UNITA is getting other help as well. American advisers have been seen discreetly circulating around Silva Porto. About 1,000 mercenaries, recruited in the U.S., Britain, Portugal and France, also landed in Zaire last week to report for duty. Even Michael ("Mad Mike") Hoare, legendary leader of the Congo mercenaries in the mid-1960s, appeared to be gearing up for action. From Johannesburg, he sent an "alert notice" to members of the Wild Geese Club, composed of Congo veterans. Hoare said he was offering his services to Zaire's President Mobutu Sese Seko, the principal backer of the F.N.L.A.

Despite its gains on the battlefield, there is still a slight hope that Agostinho Neto's Luanda government might consider some sort of political settlement with UNITA before long. The reasoning:

1) The territory the M.P.L.A. is now entering is the traditional heartland of the Ovimbundu tribe. Tribal loyalties in Angola are strong, and the M.P.L.A. would have trouble administering the area without Savimbi's help.
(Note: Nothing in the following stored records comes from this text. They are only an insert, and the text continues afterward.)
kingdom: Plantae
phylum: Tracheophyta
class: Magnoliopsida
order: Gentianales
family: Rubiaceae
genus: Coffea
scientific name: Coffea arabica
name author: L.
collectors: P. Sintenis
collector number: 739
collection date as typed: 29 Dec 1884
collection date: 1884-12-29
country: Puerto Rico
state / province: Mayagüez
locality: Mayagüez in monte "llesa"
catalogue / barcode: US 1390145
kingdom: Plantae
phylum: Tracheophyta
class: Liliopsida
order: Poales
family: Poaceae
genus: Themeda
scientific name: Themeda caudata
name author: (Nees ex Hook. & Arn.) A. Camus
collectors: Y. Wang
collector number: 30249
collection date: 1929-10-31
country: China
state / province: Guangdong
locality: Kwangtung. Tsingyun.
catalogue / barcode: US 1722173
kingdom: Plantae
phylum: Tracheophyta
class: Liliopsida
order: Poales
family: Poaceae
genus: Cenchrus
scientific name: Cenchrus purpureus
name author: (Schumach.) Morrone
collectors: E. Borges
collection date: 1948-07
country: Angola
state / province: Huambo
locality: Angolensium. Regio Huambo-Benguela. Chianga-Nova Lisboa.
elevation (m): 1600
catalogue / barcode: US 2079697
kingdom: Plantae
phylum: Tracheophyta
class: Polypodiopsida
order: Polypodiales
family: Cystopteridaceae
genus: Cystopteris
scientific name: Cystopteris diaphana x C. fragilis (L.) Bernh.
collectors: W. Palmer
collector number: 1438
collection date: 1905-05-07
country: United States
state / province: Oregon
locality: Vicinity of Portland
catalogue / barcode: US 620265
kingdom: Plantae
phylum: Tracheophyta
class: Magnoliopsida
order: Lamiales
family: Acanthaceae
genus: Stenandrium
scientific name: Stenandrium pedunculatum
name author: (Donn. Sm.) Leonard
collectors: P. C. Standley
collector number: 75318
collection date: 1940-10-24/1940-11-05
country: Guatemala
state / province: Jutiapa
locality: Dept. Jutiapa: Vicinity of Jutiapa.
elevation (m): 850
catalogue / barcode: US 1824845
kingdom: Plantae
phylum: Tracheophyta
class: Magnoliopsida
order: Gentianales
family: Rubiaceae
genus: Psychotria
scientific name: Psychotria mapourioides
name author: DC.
Even worse, the M.P.L.A. would have to deal with guerrilla activity, a debilitating prospect that would prevent reconstruction of the war-ravaged economy.

2) There are signs that the M.P.L.A. may be trying to broaden its base of international support, and even that it may be interested in establishing relations with Washington. Said M.P.L.A. Prime Minister Lopo do Nasciamento last week: "Our movement has been widely misunderstood in the West. We want and need cordial contacts with the West to develop our country."

Some foreign observers now argue that a quick M.P.L.A. victory might be preferable to a prolonged conflict, even were it to end in a coalition government. As one senior British official puts it: "The longer the war goes on, the greater the price in Soviet bases, etc., that the Russians will be able to extract from the M.P.L.A." For this reason, British policy advisers were privately critical of Kissinger's renewed condemnation of the M.P.L.A. last week. They fear that a cool U.S. posture could play into the hands of radical, Soviet-lining elements in the Luanda government.

Internal Subversion. Meanwhile, President Kenneth Kaunda of Zambia, which has been plagued by thousands of refugees, declared a state of emergency. Kaunda, who is sympathetic to the F.N.L.A.-UNITA coalition, blamed threats of internal subversion. "They drove colonialism and fascism out the front door," said Kaunda referring to Angola, "only to let a plundering tiger and its cubs in the back door." There was no doubt he meant Russia and Cuba.